Thinking outside of the box, Wooton also would like to see a boost in marketing that promotes naturally nutritious products in kid-friendly ways. Think Bolthouse's campaign that markets carrots like potato chips.
"I wish fruit and vegetable companies had more money to market products the way McDonald's and sugary cereal companies do," Wooton said. "Marketing shapes the whole way kids think about food and what they're willing to eat at home, at daycare, at school. If not done right, it makes everyone's job of feeding children healthy food near impossible."
The future of kids' products and packaging
The products most likely to be affected by the government's proposed marketing guidelines include breakfast cereals; snack foods; candy; dairy products; baked goods; carbonated beverages; fruit juice and non-carbonated beverages; prepared foods and meals; frozen and chilled deserts; and restaurant foods. These foods represent the lion's share of marketing dollars spent to woo children, according to the government working group's proposal.
Reduced-sodium and low-sugar products are obvious winners under the fed's new guidelines. But Emmer-Aanes thinks the rules will also "accentuate the positive—what's good in products versus what's missing from products," she said. For example, Emmer-Aanes predicts that manufacturers of gluten-free kids' foods will get creative with ancient grains, such as quinoa, amaranth and buckwheat, to make the products a bit healthier.
As well as recipe changes, manufacturing and packaging innovations can enhance the healthfulness of kids' foods as well. "Some new techniques I see that I like include freeze drying, vacuum packaging and alternative canning," Cozad said.
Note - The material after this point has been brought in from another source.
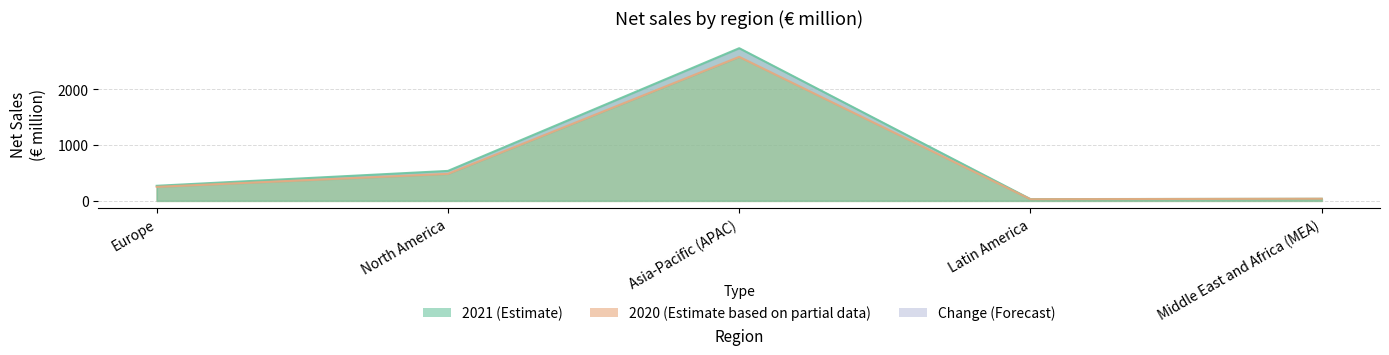

Reading left to right, extract all data points from this chart.

2021: Europe=269	North America=536	Asia-Pacific (APAC)=2737	Latin America=30	Middle East and Africa (MEA)=36
2020: Europe=250	North America=484	Asia-Pacific (APAC)=2582	Latin America=28	Middle East and Africa (MEA)=37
Retailers need to prepare for competition
As healthier kids' products gain momentum in the marketplace, brands that were once carried only by independent natural products stores may move over to conventional chains. Nature's Path, for example, has co-branded some of its products with Costco.
Such efforts could mean heavy competition for smaller retailers. "If healthier kids' options go more than 50 to 60 percent mainstream, [natural products stores] will be forced to compete on price," Cozad said. One way to stay competitive: Band together through industry groups that act as cooperatives for smaller retailers. "This can hopefully help them to increase their purchasing power," Cozad said.
Another strategy, according to Cozad, is for retailers to capitalize on their health missions. "They can tout the benefits of getting the whole family to eat healthier, so that it's not just about buying healthier kids' products, but buying healthier in general."